On modern hardware with pre- and post-transform vertex caches, tri-stripping is not a win over indexed triangle lists. The only time you really use tri-stripping would be non-indexed primitives generated by something where the strips are trivial to compute such as a terrain system.
Instead, you should do vertex cache optimization of indexed triangle lists for best performance. The Hoppe algorithm is implemented DirectXMesh, or you can look at Tom Forsyth's alternative algorithm.
...or am I insane to even try?
As a novice to using bare vertices for 3d graphics, I haven't ever worked with vertex buffers and the like before. I am guessing that I should use a dynamic buffer because my game deals with manipulating, adding and deleting primitives. But how would I go about doing that?
So far I have stored my indices in a Triangle.cs class. Triangles are stored in Quads (which contain the vertices that correspond to their indices), quads are stored in blocks. In my draw method, I iterate through each block, each quad in each block, and finally each triangle, apply the appropriate texture to my effect, then call DrawUserIndexedPrimitives to draw the vertices stored in the triangle.
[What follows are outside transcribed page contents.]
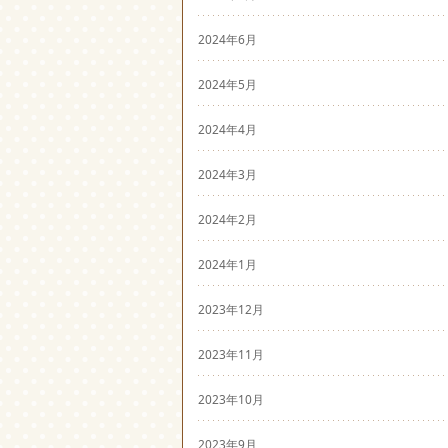
2024年6月
2024年5月
2024年4月
2024年3月
2024年2月
2024年1月
2023年12月
2023年11月
2023年10月
2023年9月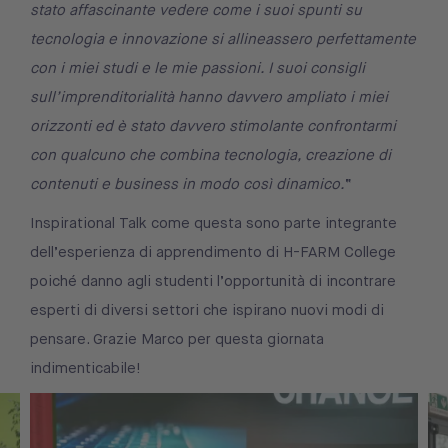
stato affascinante vedere come i suoi spunti su
tecnologia e innovazione si allineassero perfettamente
con i miei studi e le mie passioni. I suoi consigli
sull’imprenditorialità hanno davvero ampliato i miei
orizzonti ed è stato davvero stimolante confrontarmi
con qualcuno che combina tecnologia, creazione di
contenuti e business in modo così dinamico.
“
Inspirational Talk come questa sono parte integrante
dell’esperienza di apprendimento di H-FARM College
poiché danno agli studenti l’opportunità di incontrare
esperti di diversi settori che ispirano nuovi modi di
pensare. Grazie Marco per questa giornata
indimenticabile!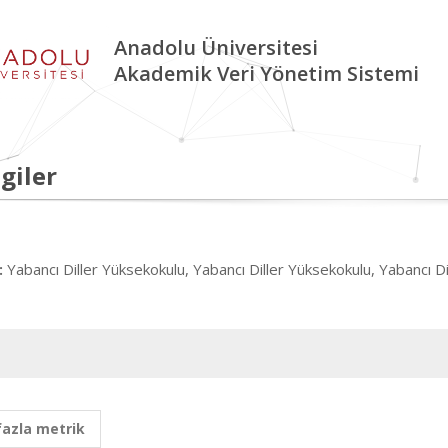
Anadolu Üniversitesi
Akademik Veri Yönetim Sistemi
giler
Yabancı Diller Yüksekokulu, Yabancı Diller Yüksekokulu, Yabancı D
:
fazla metrik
I'd like to use a vertex buffer because this method cannot support the scale I am going for. I am assuming it to be dynamic. Since my vertices and indices are stored in a collection of separate classes, though, can I still effectively use a buffer? Is using separate buffers for each quad silly (I'm guessing it is)? Is it feasible and effective for me to dump vertices into the buffer the first time a quad is drawn and then store where those vertices were so that I can apply that offset to that triangle's indices for successive draws? Is there a feasible way to handle removing vertices from the buffer in this scenario (perhaps event-based shifting of index offsets in triangles)?
I apologize that these questions may be either far too novicely or too confusing/vague. I'd be happy to provide clarification. But as I've said, I'm new to this and I may not even know what I'm talking about...
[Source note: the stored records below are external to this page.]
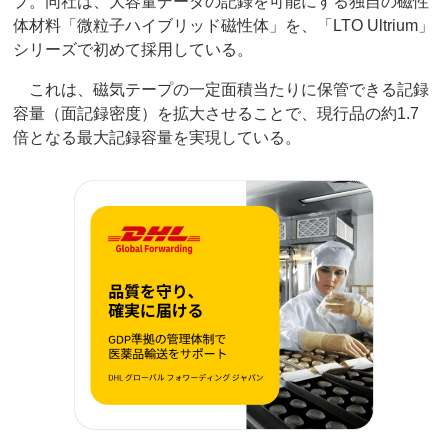
プ。同社は、大容量データの記録を可能にする独自の磁性
体材料「微粒子ハイブリッド磁性体」を、「LTO Ultrium」
シリーズで初めて採用している。
これは、磁気テープの一定面積当たりに保管できる記録
容量（面記録密度）を拡大させることで、現行品の約1.7
倍となる最大記録容量を実現している。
I can't exactly tell what you're trying to do, but using a seperate buffer for every quad is very silly.
The golden rule in graphics programming is batch, batch, batch. This means to pack as much stuff into a single DrawUserIndexedPrimitives call as possible, your graphics card will love you for it.
In your case, put all of your verticies and indicies into one vertex buffer and index buffer (you might need to use more, I have no idea how many verticies we're talking about). Whenever the user changes one of the primatives, regenerate the entire buffer. If you really have a lot of primatives, split them up into multiple buffers and on only regenerate the ones you need when the user changes something.
The most important thing is to minimize the amount of 'DrawUserIndexedPrimitives' calls, those things have a lot of overhead, you could easily make your game on the order of 20x faster.
Graphics cards are pipelines, they like being given a big chunk of data for them to eat away at. What you're doing by giving it one triangle at a time is like forcing a large-scale car factory to only make one car at a time. Where they can't start on building the next car before the last one is finished.
Anyway good luck, and feel free to ask any questions.